When the Drill Becomes Misleading
The problem with this drill is a lot of the time, people aren't truly using mouthfill. They may be using mouthfill for the first ¾ of the exercise. Then as the air starts to reduce in volume, and they start to get closer to EQRV - instinctively, these people reverse pack more air up without even realizing it. It only needs to happen once or twice and then, instead of your equalization running out at 25m, where it should have - now the person is going to 30+ meters.
Training Awareness Without Going Deep
One use for the surface charge drill would be to move through the entirety of the mouthfill without being deep. This means you should have more focus, more awareness, and be able to spot and improve things you might not notice on a deep dive.
Why Reverse Packing Invalidates the Drill
But if you're using this drill to try and understand how deep you can go on mouthfill - and you're reverse packing, then the drill becomes completely useless and it not going to have any real-world application.

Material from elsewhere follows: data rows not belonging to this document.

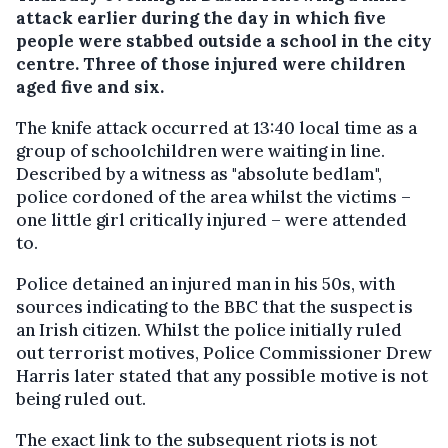
attack earlier during the day in which five
people were stabbed outside a school in the city
centre. Three of those injured were children
aged five and six.
The knife attack occurred at 13:40 local time as a
group of schoolchildren were waiting in line.
Described by a witness as "absolute bedlam",
police cordoned of the area whilst the victims –
one little girl critically injured – were attended
to.
Police detained an injured man in his 50s, with
sources indicating to the BBC that the suspect is
an Irish citizen. Whilst the police initially ruled
out terrorist motives, Police Commissioner Drew
Harris later stated that any possible motive is not
being ruled out.
The exact link to the subsequent riots is not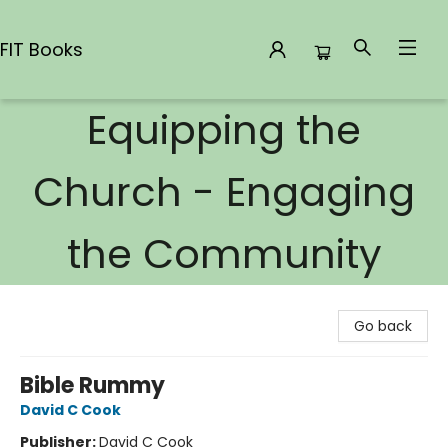
FIT Books
Equipping the
FIT Books
Church - Engaging
the Community
Go back
Bible Rummy
David C Cook
Publisher:
David C Cook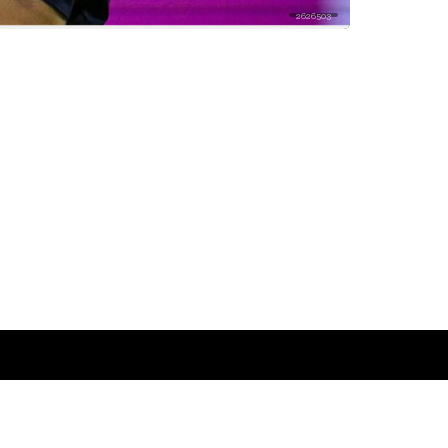
2626503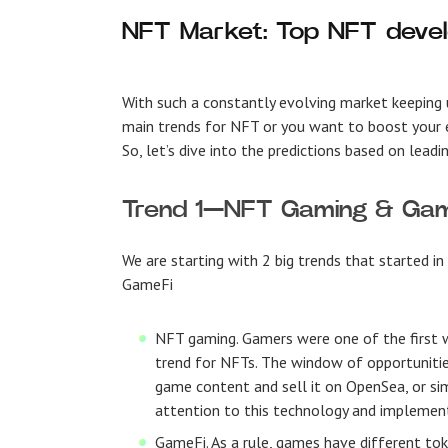
NFT Market: Top NFT deve
With such a constantly evolving market keeping u
main trends for NFT or you want to boost your e
So, let’s dive into the predictions based on leadi
Trend 1—NFT Gaming & Ga
We are starting with 2 big trends that started 
GameFi
NFT gaming
. Gamers were one of the first
trend for NFTs. The window of opportunitie
game content and sell it on OpenSea, or sim
attention to this technology and implement
GameFi
. As a rule, games have different to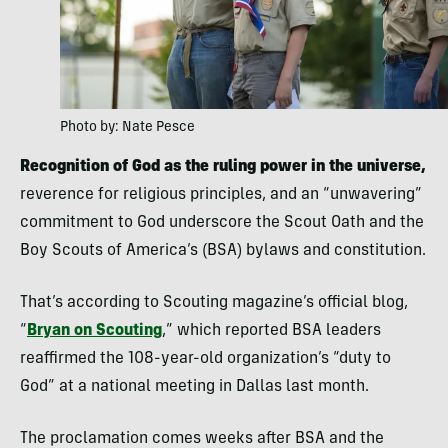
Photo by: Nate Pesce
Recognition of God as the ruling power in the universe,
reverence for religious principles, and an “unwavering”
commitment to God underscore the Scout Oath and the
Boy Scouts of America’s (BSA) bylaws and constitution.
That’s according to Scouting magazine’s official blog,
“
Bryan on Scouting
,” which reported BSA leaders
reaffirmed the 108-year-old organization’s “duty to
God” at a national meeting in Dallas last month.
The proclamation comes weeks after BSA and the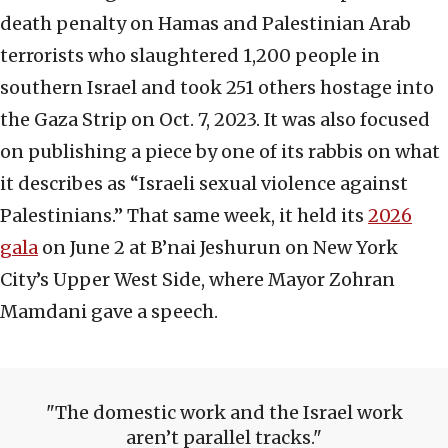
death penalty on Hamas and Palestinian Arab
terrorists who slaughtered 1,200 people in
southern Israel and took 251 others hostage into
the Gaza Strip on Oct. 7, 2023. It was also focused
on publishing a piece by one of its rabbis on what
it describes as “Israeli sexual violence against
Palestinians.” That same week, it held its
2026
gala
on June 2 at B’nai Jeshurun on New York
City’s Upper West Side, where Mayor Zohran
Mamdani gave a speech.
The domestic work and the Israel work
aren’t parallel tracks.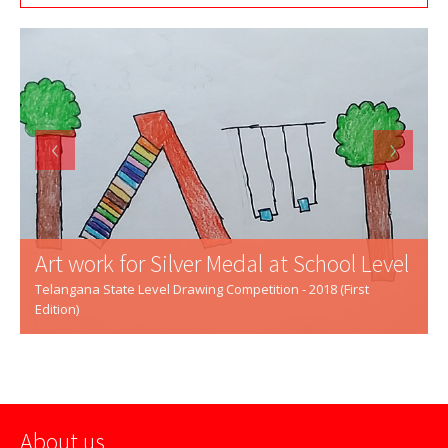
‹
›
Art work for Silver Medal at School Level
Telangana State Level Drawing Competition - 2018 (First
Edition)
About us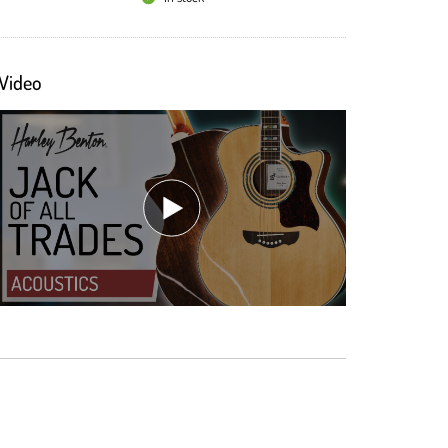
Video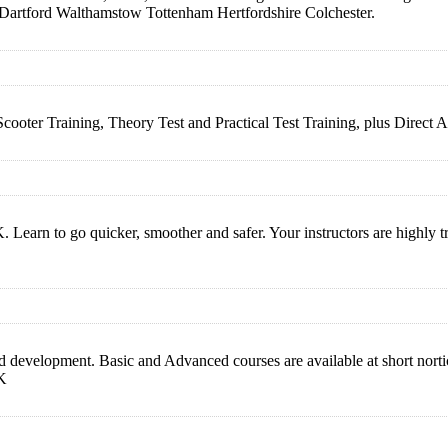
Dartford Walthamstow Tottenham Hertfordshire Colchester.
 Scooter Training, Theory Test and Practical Test Training, plus D
earn to go quicker, smoother and safer. Your instructors are highly train
 development. Basic and Advanced courses are available at short nortic
UK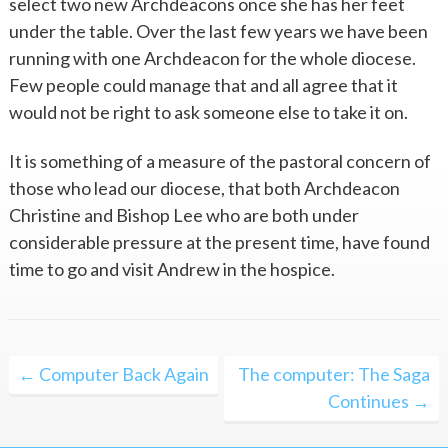
select two new Archdeacons once she has her feet
under the table. Over the last few years we have been
running with one Archdeacon for the whole diocese.
Few people could manage that and all agree that it
would not be right to ask someone else to take it on.
It is something of a measure of the pastoral concern of
those who lead our diocese, that both Archdeacon
Christine and Bishop Lee who are both under
considerable pressure at the present time, have found
time to go and visit Andrew in the hospice.
Post
← Computer Back Again
The computer: The Saga
navigation
Continues →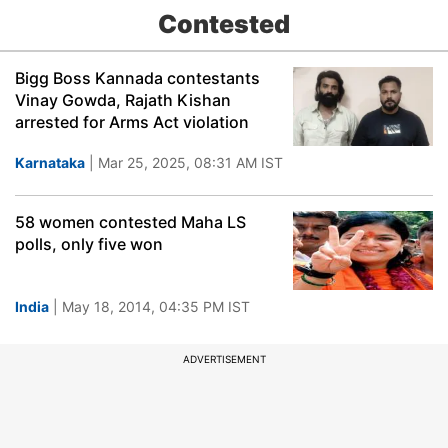
Contested
Bigg Boss Kannada contestants
Vinay Gowda, Rajath Kishan
arrested for Arms Act violation
Karnataka
| Mar 25, 2025, 08:31 AM IST
58 women contested Maha LS
polls, only five won
India
| May 18, 2014, 04:35 PM IST
ADVERTISEMENT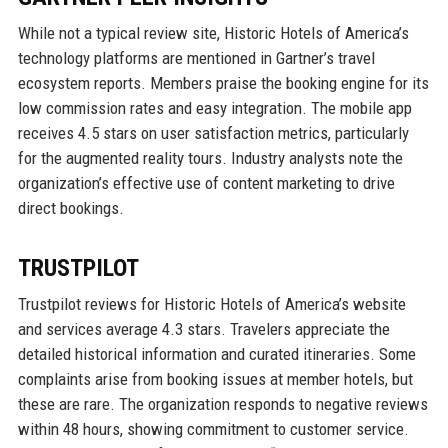
While not a typical review site, Historic Hotels of America’s
technology platforms are mentioned in Gartner’s travel
ecosystem reports. Members praise the booking engine for its
low commission rates and easy integration. The mobile app
receives 4.5 stars on user satisfaction metrics, particularly
for the augmented reality tours. Industry analysts note the
organization’s effective use of content marketing to drive
direct bookings.
TRUSTPILOT
Trustpilot reviews for Historic Hotels of America’s website
and services average 4.3 stars. Travelers appreciate the
detailed historical information and curated itineraries. Some
complaints arise from booking issues at member hotels, but
these are rare. The organization responds to negative reviews
within 48 hours, showing commitment to customer service.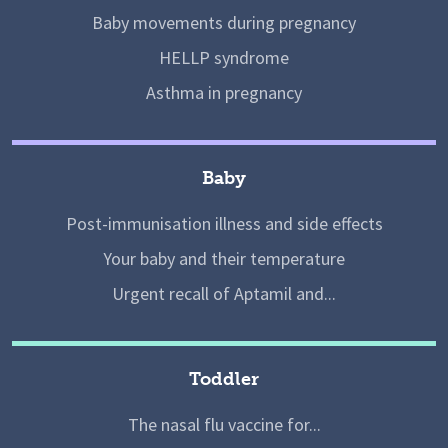
Baby movements during pregnancy
HELLP syndrome
Asthma in pregnancy
Baby
Post-immunisation illness and side effects
Your baby and their temperature
Urgent recall of Aptamil and...
Toddler
The nasal flu vaccine for...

Before You Use This Drill Properly
Before using this drill to find out how deep you should be able to take your mouthfill. You need to have already deadened your instinct to reverse pack, and built a high awareness of the latter stages of mouthfill.
Learning to Feel the End of Your Mouthfill
A simple but extremely useful drill for this is - instead of seeing how deep you can go. Start to experiment with what it feels like to completely run out of air. Do shallow dives, with little to no charge and full lungs. You're gonna run out of air for equalization very quickly - and that is the point.
Changing the mindset from seeing how deep you can take the charge to feeling what it is like to run out of mouthfill can make all of the difference.
When You’re Ready to Apply the Drill
If you're able to run out of air between 5 and 10 m, depths are becoming consistent, and less of a charge means less depth until EQRV. Then maybe you're ready to start the drill with a full surface charge and the information gathered will actually be useful.
Conclusion: Turning Awareness Into Reliable Depth Predictions
The surface charge drill is only as useful as the awareness behind it. When done correctly, it gives you a clear and measurable relationship between your EQVC, your EQRV, and the pressure you can move through. But the real value isn’t just in the numbers—it’s in understanding the sensations that define the limits of your mouthfill. If you can consistently recognize the point where the air is truly finished, without interference from reverse packing, then the predictions you make from this drill start to reflect reality. From there, depth is no longer a guess, but an extension of something you’ve already felt and understood in a controlled way.